ENGLISH 1120
FINDING FULL-TEXT ARTICLES ON GENERAL SUBJECTS
Available from the list of Indexes and Databases by Subject
FULL-TEXT means: the complete article is available electronically through your computer and often can be e-mailed, downloaded to a floppy, or printed out. If not available in full-text, you will have to search AubieCAT to find the magazine/journal in our library.
INDEXES AND DATABASES means: collections of articles and citations to articles. These electronic products have been purchased through AU Libraries. THIS IS NOT THE SAME AS SURFING THE INTERNET.
InfoTrac Expanded Academic ASAP
1000 journals/magazines, 500 in full-text. Covers all disciplines, incl. general interest magazines. Most of full-text only covers last seven years; some goes back 15 years. Indexing also varies, but goes no further back than 1980. Allows search for peer-reviewed articles.

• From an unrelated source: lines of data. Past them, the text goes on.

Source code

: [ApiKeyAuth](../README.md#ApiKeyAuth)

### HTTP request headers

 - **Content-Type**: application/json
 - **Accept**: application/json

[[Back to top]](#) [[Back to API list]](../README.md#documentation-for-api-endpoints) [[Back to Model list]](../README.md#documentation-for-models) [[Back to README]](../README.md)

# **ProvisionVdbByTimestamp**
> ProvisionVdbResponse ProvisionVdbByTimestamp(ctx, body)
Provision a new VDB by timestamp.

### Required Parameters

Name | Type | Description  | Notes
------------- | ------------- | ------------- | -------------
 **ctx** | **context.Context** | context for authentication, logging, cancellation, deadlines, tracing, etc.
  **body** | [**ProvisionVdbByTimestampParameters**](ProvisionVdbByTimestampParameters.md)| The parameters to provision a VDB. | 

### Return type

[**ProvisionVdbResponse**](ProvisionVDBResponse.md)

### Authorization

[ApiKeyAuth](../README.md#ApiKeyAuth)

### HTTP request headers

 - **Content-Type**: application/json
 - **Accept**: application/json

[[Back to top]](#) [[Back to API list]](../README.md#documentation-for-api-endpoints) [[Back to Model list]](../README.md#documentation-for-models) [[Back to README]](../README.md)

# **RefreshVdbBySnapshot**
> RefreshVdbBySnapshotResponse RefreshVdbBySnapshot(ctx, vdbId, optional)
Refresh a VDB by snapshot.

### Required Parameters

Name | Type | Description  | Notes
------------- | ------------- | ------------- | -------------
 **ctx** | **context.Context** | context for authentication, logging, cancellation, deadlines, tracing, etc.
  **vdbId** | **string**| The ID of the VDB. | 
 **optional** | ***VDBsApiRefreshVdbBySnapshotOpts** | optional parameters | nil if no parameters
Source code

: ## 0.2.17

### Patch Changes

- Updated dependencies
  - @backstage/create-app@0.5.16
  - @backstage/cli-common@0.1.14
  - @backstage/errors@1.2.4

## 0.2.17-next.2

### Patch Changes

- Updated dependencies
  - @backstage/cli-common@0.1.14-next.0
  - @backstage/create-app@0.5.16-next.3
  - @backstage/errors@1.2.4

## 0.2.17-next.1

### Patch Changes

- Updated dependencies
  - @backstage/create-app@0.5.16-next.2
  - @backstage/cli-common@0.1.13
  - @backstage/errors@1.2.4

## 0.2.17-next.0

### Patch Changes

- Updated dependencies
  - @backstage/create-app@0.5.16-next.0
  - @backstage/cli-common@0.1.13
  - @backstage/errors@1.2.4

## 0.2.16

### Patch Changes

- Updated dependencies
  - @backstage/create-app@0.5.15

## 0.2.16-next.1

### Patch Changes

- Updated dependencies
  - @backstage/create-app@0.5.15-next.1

EbscoHost Academic Search Elite
Full-text of 1200 journals in the 1990s; indexing of 3000 journals going back to 1984. (1,700 peer-reviewed). Allows search for peer-reviewed articles in advanced search mode only.
LEXIS-NEXIS® Academic Universe
Provides access to a wide range of news, business, legal, and reference
information.
Electric Library
Hundreds of magazines, newspapers, etc. EVERYTHING IN FULL-TEXT.
Allows natural language searching or keyword.
Intended for K-12, but can be useful for college students. SPECIAL FEATURE is its transcriptions of TV & radio news program, like 60 Minutes and Nightline.
(ALL OF THESE DATABASES ARE PURCHASED BY THE LIBRARY FOR STUDENT USE. THEY ARE NOT PART OF THE WORLD WIDE WEB.)
ENGLISH 1120
FINDING INFORMATION THROUGH THE WORLD WIDE WEB
OR THE INTERNET
A few humble suggestions from your friendly librarians:
++Single Search Engines (like AltaVista, Google, AskJeeves)
++Meta Search Engines (like Metacrawler and Dogpile)
++Subject Directories (like Yahoo! and Britannica Internet Guide)
(NOTE that Britannica gives stars, doing the evaluating for you.)
Just remember: when you are finding articles through the Databases by Title or Databases by Subject pages, you are NOT really on the Internet.